Texte fourni –
Echéanciers de constitution des garanties financières
Aux termes de l’article R. 516-5-1 du code de l’environnement, les échéanciers de constitution des garanties financières diffèrent selon que les installations sont dites « nouvelles » ou « existantes ».
Dans le silence des textes, une note de la direction générale de la prévention des risques (DGPR) du Ministère de l’Ecologie en date du 20 novembre 2013, intitulée « Installations classées – Note relative aux garanties financières pour la mise en sécurité des installations définies au 5° du R. 516-1 du code de l’environnement», précise ce qu’il faut entendre par « installation nouvelle ». Tel est le cas, notamment, d’une installation dont le pétitionnaire transmet son dossier de demande d’autorisation au préfet après le 1er juillet 2012 ou encore d’une installation qui passe du régime de la déclaration au régime de l’autorisation consécutivement à une augmentation de sa capacité ou encore d’une installation faisant l’objet d’une régularisation, car elle exploitait sans autorisation.
Toutes les installations « nouvelles » doivent être mises en conformité avec les obligations de garanties financières dès le 1er juillet 2012 (C. env., art. R. 516-5-1, al. 2). L’intégralité des garanties doit avoir été constituée avant leur mise en activité. Il n’est pas exigé, en revanche, que les garanties financières soient déjà constituées au moment de l’autorisation.
Si elles n’échappent pas à l’obligation de constitution de garanties financières, les installations « existantes » en date du 1er juillet 2012 sont néanmoins soumises à cette obligation de manière progressive et pour certaines d’entres elles, de façon différée dans le temps. Sur ce point, il convient de se référer à l’arrêté du 31 mai 2012 fixant la liste des installations classées soumises à l’obligation de constitution de garanties financières en application du 5° de l’article R. 516-1 du code de l’environnement (NOR : DEVP1223491A).

Consignes –
1. Répondez à ces questions sur le texte consacré aux garanties financières :
(a) Quel service a signé la note qui précise le sens d'« installation nouvelle », et à quelle date ?
(b) Avant quel moment une installation « nouvelle » doit-elle avoir constitué la totalité de ses garanties ?
(c) Quel arrêté faut-il consulter pour les installations « existantes » ?
2. Écrivez la suite du texte sur les garanties financières des installations classées, en partant de sa dernière phrase.

Section des données –

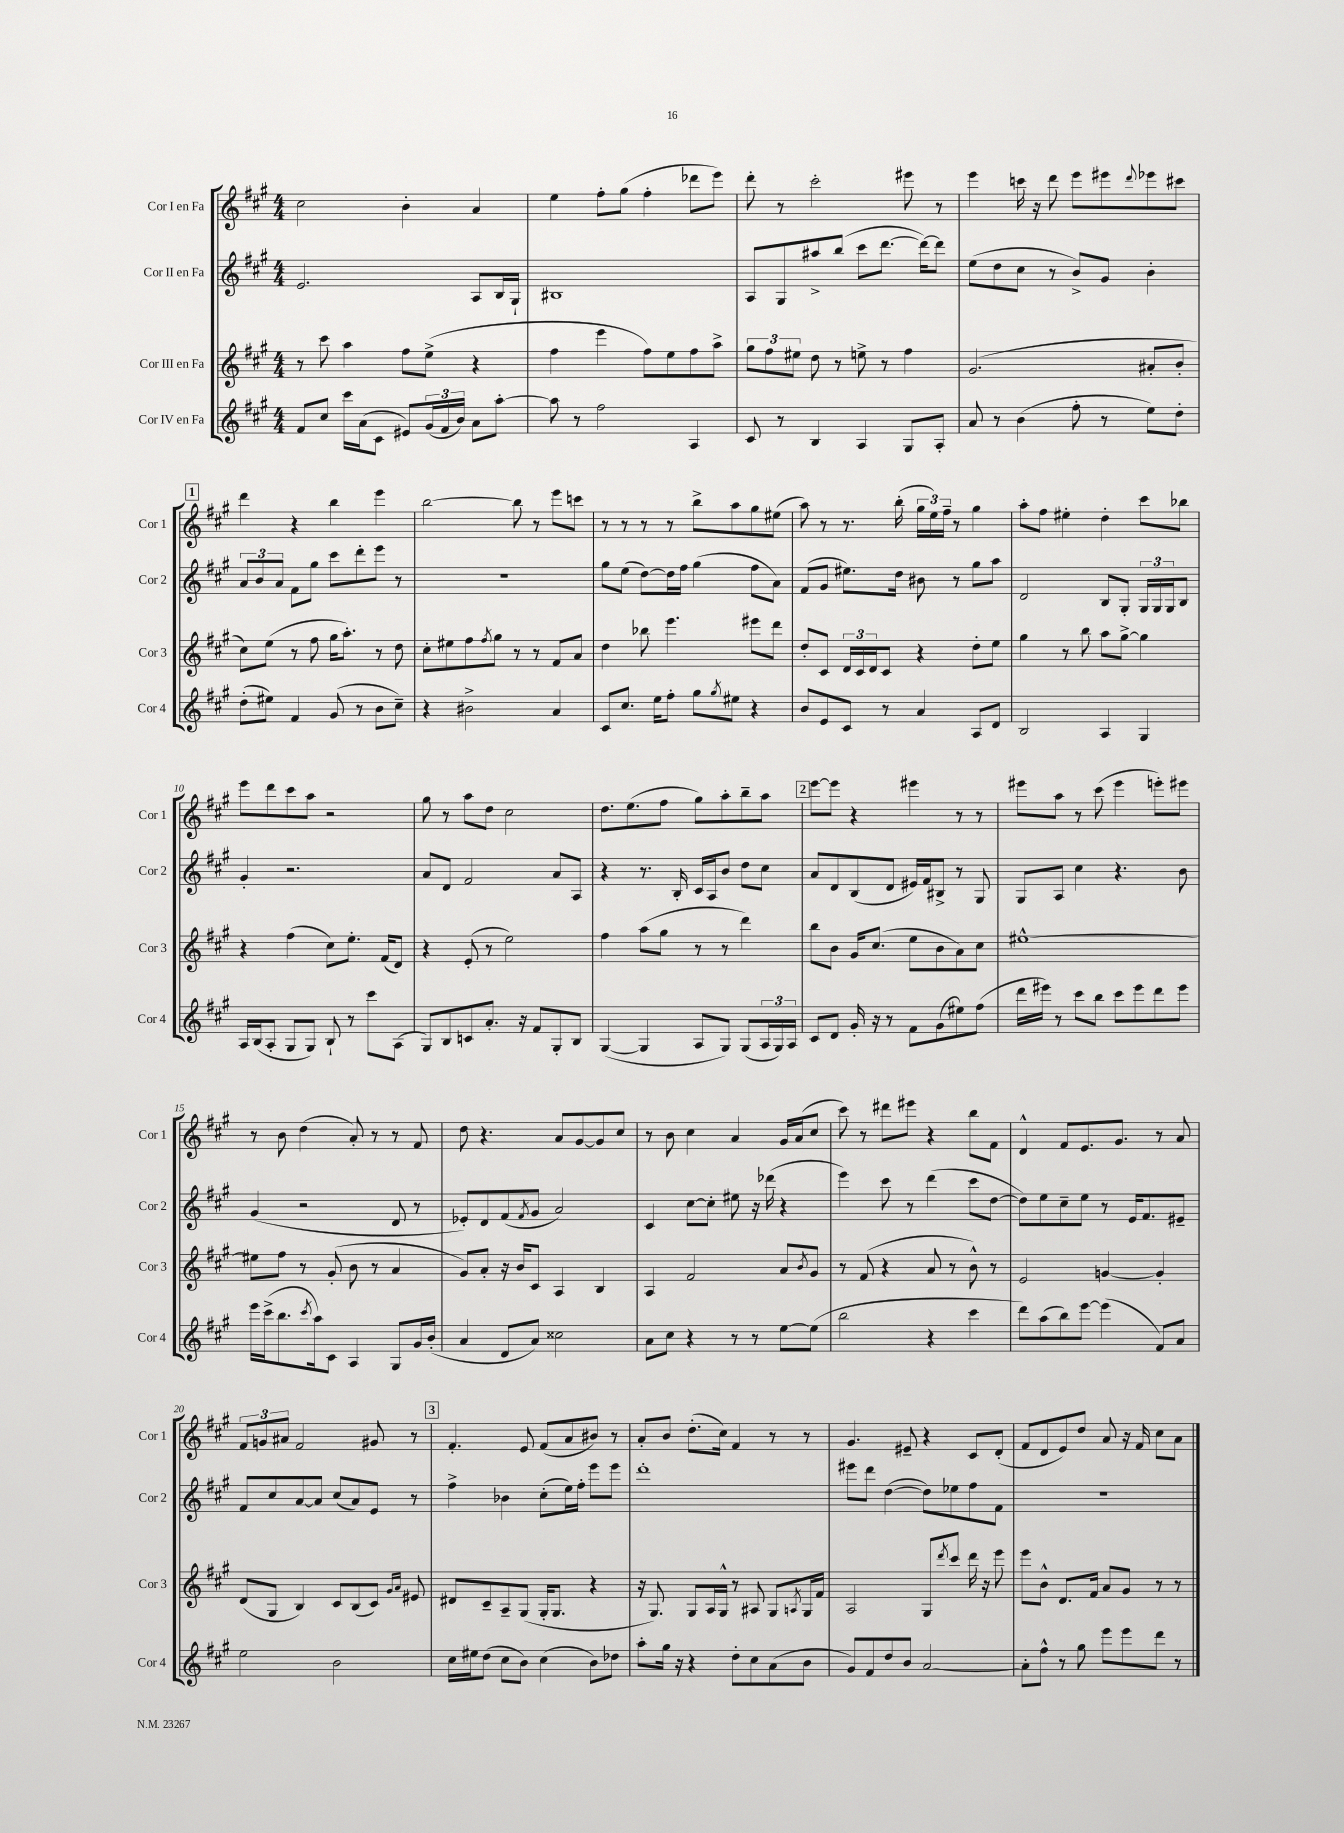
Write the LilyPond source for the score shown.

Réponses par consigne –
1.
(a) La direction générale de la prévention des risques (DGPR) du Ministère de l'Ecologie, le 20 novembre 2013.
(b) Avant sa mise en activité.
(c) L'arrêté du 31 mai 2012 qui fixe la liste des installations classées soumises à l'obligation de constitution de garanties financières (NOR : DEVP1223491A).

2.
L’annexe I de cet arrêté liste les installations existantes qui, en raison de l’importance des risques de pollution ou d’accident qu’elles présentent, sont mises en conformité à compter du 1er juillet 2012. Sont soumises à la même obligation, les installations mentionnées dans la première colonne du tableau de l’annexe II et dont les capacités excèdent les seuils définis dans la deuxième colonne de ce tableau.
En ce qui concerne ces installations, l’obligation de constitution des garanties financières a été étalée dans le temps selon l’échéancier suivant:
tout d’abord, elles doivent constituer 20 % du montant initial des garanties financières dans un délai de deux ans (en pratique, cela signifie que cette tranche devra être effectivement constituée avant le 1er juillet 2014) ;
ensuite, l’échéancier prévoit une constitution supplémentaire de 20 % du montant total par an pendant quatre ans, sauf en cas de constitution de garanties financières sous la forme d’une consignation entre les mains de la Caisse des dépôts et consignations (il est prévu, dans ce cas, une constitution supplémentaire de 10 % du montant initial des garanties financières par an pendant huit ans).
Les installations existantes qui sont mentionnées dans la première colonne du tableau de l’annexe II et qui respectent les seuils définis dans la troisième colonne de ce tableau devront être mises en conformité avec les obligations de garanties financières à compter de la date du 1er juillet 2017, selon le même échéancier que celui applicable aux installations existantes mentionnées dans l’annexe I.
En vue de l’établissement du montant de référence des garanties financières, l’exploitant doit transmettre au préfet une proposition de montant ainsi que ses justificatifs. L’exploitant doit se conformer aux modalités de calcul qui ont été définies dans l’arrêté du 31 mai 2012 relatif aux modalités de détermination et d’actualisation du montant des garanties financières pour la mise en sécurité des installations classées, NOR: DEVP1223490A, art 3, I).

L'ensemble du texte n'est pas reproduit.